YOUR TASK:
Copy each line of the records below that mentions the word "Zeitung".
(SUPPLIED RECORDS Opens)
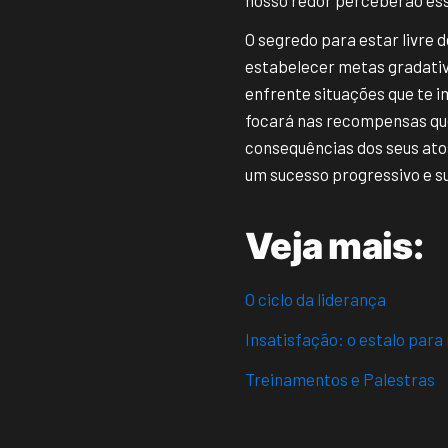
O segredo para estar livre 
estabelecer metas gradati
enfrente situações que te i
focará nas recompensas que
consequências dos seus ato
um sucesso progressivo e s
Veja mais:
O ciclo da liderança
Insatisfação: o estalo par
Treinamentos e Palestras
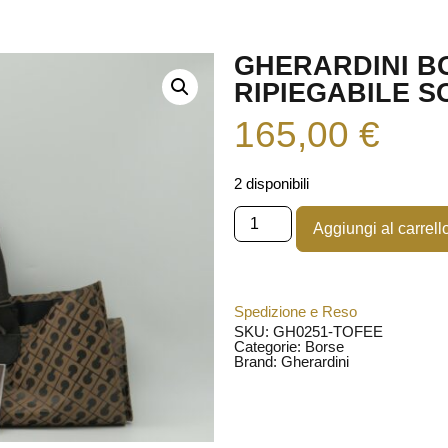
GHERARDINI B
RIPIEGABILE 
165,00
€
2 disponibili
Aggiungi al carrell
Spedizione e Reso
SKU: GH0251-TOFEE
Categorie:
Borse
Brand:
Gherardini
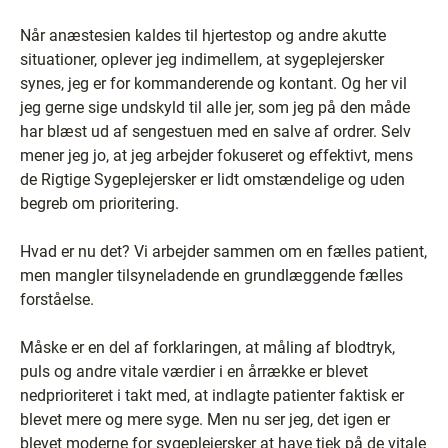
Når anæstesien kaldes til hjertestop og andre akutte
situationer, oplever jeg indimellem, at sygeplejersker
synes, jeg er for kommanderende og kontant. Og her vil
jeg gerne sige undskyld til alle jer, som jeg på den måde
har blæst ud af sengestuen med en salve af ordrer. Selv
mener jeg jo, at jeg arbejder fokuseret og effektivt, mens
de Rigtige Sygeplejersker er lidt omstændelige og uden
begreb om prioritering.
Hvad er nu det? Vi arbejder sammen om en fælles patient,
men mangler tilsyneladende en grundlæggende fælles
forståelse.
Måske er en del af forklaringen, at måling af blodtryk,
puls og andre vitale værdier i en årrække er blevet
nedprioriteret i takt med, at indlagte patienter faktisk er
blevet mere og mere syge. Men nu ser jeg, det igen er
blevet moderne for sygeplejersker at have tjek på de vitale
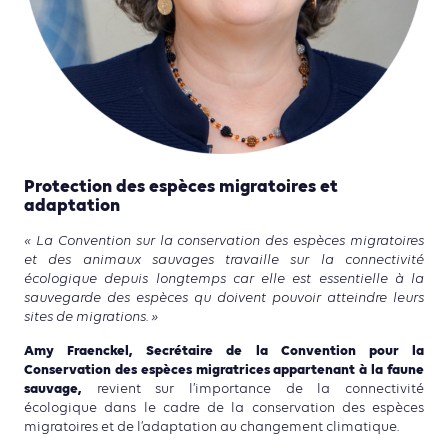
Protection des espèces migratoires et
adaptation
« La Convention sur la conservation des espèces migratoires
et des animaux sauvages travaille sur la connectivité
écologique depuis longtemps car elle est essentielle à la
sauvegarde des espèces qu doivent pouvoir atteindre leurs
sites de migrations. »
Amy Fraenckel, Secrétaire de la Convention pour la
Conservation des espèces migratrices appartenant à la faune
sauvage,
revient sur l’importance de la connectivité
écologique dans le cadre de la conservation des espèces
migratoires et de l’adaptation au changement climatique.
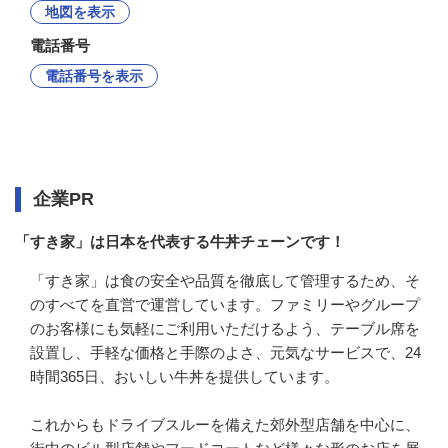
地図を表示
電話番号
電話番号を表示
企業情報
企業PR
「すき家」は日本を代表する牛丼チェーンです！
「すき家」は食の安全や品質を徹底して管理するため、そ
のすべてを直営で運営しています。ファミリーやグループ
のお客様にも気軽にご利用いただけるよう、テーブル席を
設置し、手軽な価格と手際のよさ、元気なサービスで、24
時間365日、おいしい牛丼を提供しています。

これからもドライブスルーを備えた郊外型店舗を中心に、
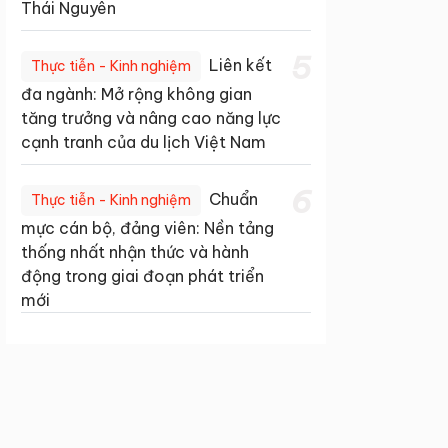
Thái Nguyên
5
Liên kết
Thực tiễn - Kinh nghiệm
đa ngành: Mở rộng không gian
tăng trưởng và nâng cao năng lực
cạnh tranh của du lịch Việt Nam
6
Chuẩn
Thực tiễn - Kinh nghiệm
mực cán bộ, đảng viên: Nền tảng
thống nhất nhận thức và hành
động trong giai đoạn phát triển
mới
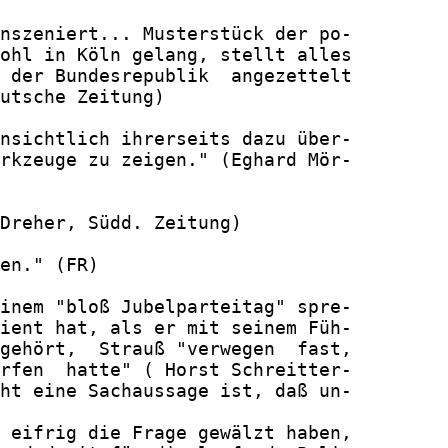
nszeniert... Musterstück der po-

ohl in Köln gelang, stellt alles

 der Bundesrepublik  angezettelt

utsche Zeitung)

nsichtlich ihrerseits dazu über-

rkzeuge zu zeigen." (Eghard Mör-

Dreher, Südd. Zeitung)

en." (FR)

inem "bloß Jubelparteitag" spre-

ient hat, als er mit seinem Füh-

gehört,  Strauß "verwegen  fast,

rfen  hatte" ( Horst Schreitter-

ht eine Sachaussage ist, daß un-

 eifrig die Frage gewälzt haben,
(SUPPLIED RECORDS Closes)
EXERCISE RESULT:
utsche Zeitung)
Dreher, Südd. Zeitung)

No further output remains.